I refuse to see the critically acclaimed film “Amour,” despite the fact that it is nominated for five Academy Awards, including Best Picture, Best Foreign Film, Screenplay, Director and Actress.
It’s a love story between a long-married couple. The wife has a stroke, becomes debilitated, and her husband must care for her.
Sounds simple and touching, right?
The reason why I won’t see it is due to this brief plot summary [Spoiler Warning] from PluggedInOnline.com:
As Anne’s condition deteriorates, Georges struggles to feed her. When she stubbornly refuses to drink and spits her water back at him, Georges gets angry and slaps her face (much to his own shame). As things grow progressively worse, Anne begins repeatedly crying out in pain.
Georges finally can’t take Anne’s lack of capacity, her anguish, her pain any longer. He ends her life by placing a pillow over her face. She jerks and convulses for a time. Then lies still.
The husband “loves” his wife so much that when the going gets tough, he kills her, setting himself up as God. He takes life that only God has the right to take.
His mercy is murder.
Contrast that fictional story with the true love story of Robertson McQuilkin.
His wife, Muriel, developed Alzheimer’s disease in her 50s. As her health deteriorated, he decided to step down from his prestigious job as president of Columbia Bible College and Seminary in South Carolina, to care for her. Here’s an excerpt from his testimony about caring for his beloved wife:
I never think about “what if.” I don’t think “what if” is in God’s vocabulary. So I don’t even think about what I might be doing instead of changing her diaper or what I might be doing instead of spending two hours feeding her. It’s the grace of God, I’m sure.
An interviewer asked, “But do you ever think about what you may have given up to care for her?” McQuilkin responded,
I don’t feel like I’ve given anything up. Our life is not the way we plot it or plan it…. All along I’ve just accepted whatever assignment the Lord gave me. This was his assignment. I know I’m not supposed to have that kind of reaction, but you asked me, and I have to be honest. I never went to a support group. I had enough of my own burdens without taking on everybody else’s. Sometimes I have accepted an invitation to speak at one of these. A lot of angry people. They’re angry at God for letting this happen—“Why me?” They’re angry at the one they care for, and then they feel guilty about it because they can’t explain why they’re angry at them…. I say, in acceptance there’s peace.
Valentine’s Day was always special in our house because that was the day in 1948 Muriel accepted my marriage proposal. On the eve of Valentine’s day in 1995 I read a statement by some specialist that Alzheimer’s is the most cruel disease of all, but that the victim is actually the caregiver. I wondered why I never felt like a victim. That night I entered in my journal: “The reason I don’t feel like a victim is – I’m not!” When others urged me to call it quits, I responded, “Do you realise how lonely I would be without her?”
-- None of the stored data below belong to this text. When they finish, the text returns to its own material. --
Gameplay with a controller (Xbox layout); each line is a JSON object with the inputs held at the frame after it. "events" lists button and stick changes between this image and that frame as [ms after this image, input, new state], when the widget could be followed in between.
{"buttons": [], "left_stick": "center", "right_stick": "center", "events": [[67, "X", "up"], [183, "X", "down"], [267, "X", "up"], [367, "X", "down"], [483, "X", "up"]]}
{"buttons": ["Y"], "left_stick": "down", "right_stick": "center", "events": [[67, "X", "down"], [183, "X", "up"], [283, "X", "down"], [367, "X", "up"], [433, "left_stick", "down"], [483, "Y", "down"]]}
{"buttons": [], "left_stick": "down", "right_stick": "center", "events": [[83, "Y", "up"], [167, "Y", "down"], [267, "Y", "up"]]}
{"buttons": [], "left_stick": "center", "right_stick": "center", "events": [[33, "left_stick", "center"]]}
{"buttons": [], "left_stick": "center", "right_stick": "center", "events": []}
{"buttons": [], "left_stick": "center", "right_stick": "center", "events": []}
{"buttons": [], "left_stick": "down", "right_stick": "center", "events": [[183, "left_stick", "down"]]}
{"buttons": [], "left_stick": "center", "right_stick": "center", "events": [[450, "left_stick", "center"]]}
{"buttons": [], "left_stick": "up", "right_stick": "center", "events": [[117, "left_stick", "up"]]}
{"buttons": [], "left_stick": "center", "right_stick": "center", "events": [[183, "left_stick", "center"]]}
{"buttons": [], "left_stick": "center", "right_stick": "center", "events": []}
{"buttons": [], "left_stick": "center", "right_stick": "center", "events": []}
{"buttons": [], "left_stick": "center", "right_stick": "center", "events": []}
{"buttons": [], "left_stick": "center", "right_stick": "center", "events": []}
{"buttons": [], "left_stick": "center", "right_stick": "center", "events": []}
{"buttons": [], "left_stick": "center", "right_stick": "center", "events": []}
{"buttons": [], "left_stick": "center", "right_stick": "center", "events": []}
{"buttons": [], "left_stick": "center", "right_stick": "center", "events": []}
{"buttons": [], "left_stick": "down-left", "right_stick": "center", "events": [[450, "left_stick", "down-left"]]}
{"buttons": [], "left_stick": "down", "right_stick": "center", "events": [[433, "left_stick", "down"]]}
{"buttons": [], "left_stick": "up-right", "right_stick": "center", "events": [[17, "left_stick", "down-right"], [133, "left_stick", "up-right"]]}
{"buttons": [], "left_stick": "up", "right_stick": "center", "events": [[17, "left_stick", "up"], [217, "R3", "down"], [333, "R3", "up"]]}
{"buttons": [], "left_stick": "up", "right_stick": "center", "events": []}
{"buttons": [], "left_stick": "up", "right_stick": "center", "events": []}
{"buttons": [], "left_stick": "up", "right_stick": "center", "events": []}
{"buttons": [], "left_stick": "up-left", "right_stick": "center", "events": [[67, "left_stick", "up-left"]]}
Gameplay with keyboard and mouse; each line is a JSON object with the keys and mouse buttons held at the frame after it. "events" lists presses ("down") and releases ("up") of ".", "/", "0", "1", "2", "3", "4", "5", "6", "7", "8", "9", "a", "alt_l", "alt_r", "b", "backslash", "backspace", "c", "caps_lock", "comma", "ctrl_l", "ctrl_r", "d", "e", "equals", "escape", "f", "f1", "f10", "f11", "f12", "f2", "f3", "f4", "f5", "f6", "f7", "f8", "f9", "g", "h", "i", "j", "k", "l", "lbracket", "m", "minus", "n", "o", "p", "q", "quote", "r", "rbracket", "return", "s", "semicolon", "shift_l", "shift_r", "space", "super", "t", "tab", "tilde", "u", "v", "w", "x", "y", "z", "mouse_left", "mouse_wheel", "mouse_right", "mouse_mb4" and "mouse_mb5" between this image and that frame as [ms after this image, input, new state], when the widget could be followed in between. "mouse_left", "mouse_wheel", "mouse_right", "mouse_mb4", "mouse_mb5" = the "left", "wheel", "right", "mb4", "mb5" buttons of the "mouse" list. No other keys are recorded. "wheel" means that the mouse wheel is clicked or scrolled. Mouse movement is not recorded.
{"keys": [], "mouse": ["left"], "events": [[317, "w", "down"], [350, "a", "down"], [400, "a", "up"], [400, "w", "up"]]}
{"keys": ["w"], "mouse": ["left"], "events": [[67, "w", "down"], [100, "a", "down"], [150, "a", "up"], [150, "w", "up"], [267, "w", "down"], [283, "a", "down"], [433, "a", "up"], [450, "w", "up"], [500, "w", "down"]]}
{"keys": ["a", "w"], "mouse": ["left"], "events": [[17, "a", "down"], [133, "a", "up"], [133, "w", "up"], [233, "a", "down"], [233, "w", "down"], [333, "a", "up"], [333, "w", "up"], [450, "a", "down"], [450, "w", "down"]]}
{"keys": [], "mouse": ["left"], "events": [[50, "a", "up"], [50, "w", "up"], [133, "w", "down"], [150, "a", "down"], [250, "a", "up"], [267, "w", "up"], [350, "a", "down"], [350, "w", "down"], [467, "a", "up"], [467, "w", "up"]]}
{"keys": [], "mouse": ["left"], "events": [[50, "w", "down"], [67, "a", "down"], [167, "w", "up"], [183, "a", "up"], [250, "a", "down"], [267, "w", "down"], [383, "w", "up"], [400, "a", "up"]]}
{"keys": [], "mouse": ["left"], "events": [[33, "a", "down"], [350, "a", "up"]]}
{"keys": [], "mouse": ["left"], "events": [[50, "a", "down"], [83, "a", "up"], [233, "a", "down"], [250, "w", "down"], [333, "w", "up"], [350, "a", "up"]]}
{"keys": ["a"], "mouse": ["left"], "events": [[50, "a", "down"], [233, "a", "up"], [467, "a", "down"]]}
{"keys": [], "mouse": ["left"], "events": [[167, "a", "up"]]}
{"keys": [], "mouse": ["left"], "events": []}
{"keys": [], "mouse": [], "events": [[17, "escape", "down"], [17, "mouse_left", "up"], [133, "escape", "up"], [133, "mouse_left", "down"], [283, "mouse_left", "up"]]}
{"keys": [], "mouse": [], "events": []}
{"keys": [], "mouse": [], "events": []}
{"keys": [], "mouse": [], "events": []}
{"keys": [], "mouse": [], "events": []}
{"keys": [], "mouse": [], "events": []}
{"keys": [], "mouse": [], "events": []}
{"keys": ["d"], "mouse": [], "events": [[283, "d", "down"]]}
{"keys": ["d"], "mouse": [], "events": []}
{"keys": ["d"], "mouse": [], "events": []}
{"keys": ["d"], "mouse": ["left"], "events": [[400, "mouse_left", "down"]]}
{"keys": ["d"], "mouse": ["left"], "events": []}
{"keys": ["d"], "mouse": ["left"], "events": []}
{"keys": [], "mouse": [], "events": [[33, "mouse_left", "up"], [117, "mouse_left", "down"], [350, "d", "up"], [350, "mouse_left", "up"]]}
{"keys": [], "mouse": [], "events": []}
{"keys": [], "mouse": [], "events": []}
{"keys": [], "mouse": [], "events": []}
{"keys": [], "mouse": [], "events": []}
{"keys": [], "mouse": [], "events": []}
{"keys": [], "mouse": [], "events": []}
After I bathed Muriel on her bed that Valentine’s eve and kissed her good night (she still enjoys two things: good food and kissing!), I whispered a prayer over her: “Dear Jesus, you love sweet Muriel more than I, so please keep my beloved through the night; may she hear the angel choirs.” The next morning I was peddling on my exercycle at the foot of her bed and reminiscing about some of our happy lovers’ days long gone while Muriel slowly emerged from sleep. Finally, she popped awake and, as she often does, smiled at me. Then, for the first time in months she spoke, calling out to me in a voice clear as a crystal chime, “Love…love…love.” I jumped from my cycle and ran to embrace her. “Honey, you really do love me, don’t you?” Holding me with her eyes and patting my back, she responded with the only words she could find to say yes: “I’m nice,” she said. Those may prove to be the last words she ever spoke.
Which story do you think demonstrates true amour on this Valentine’s Day?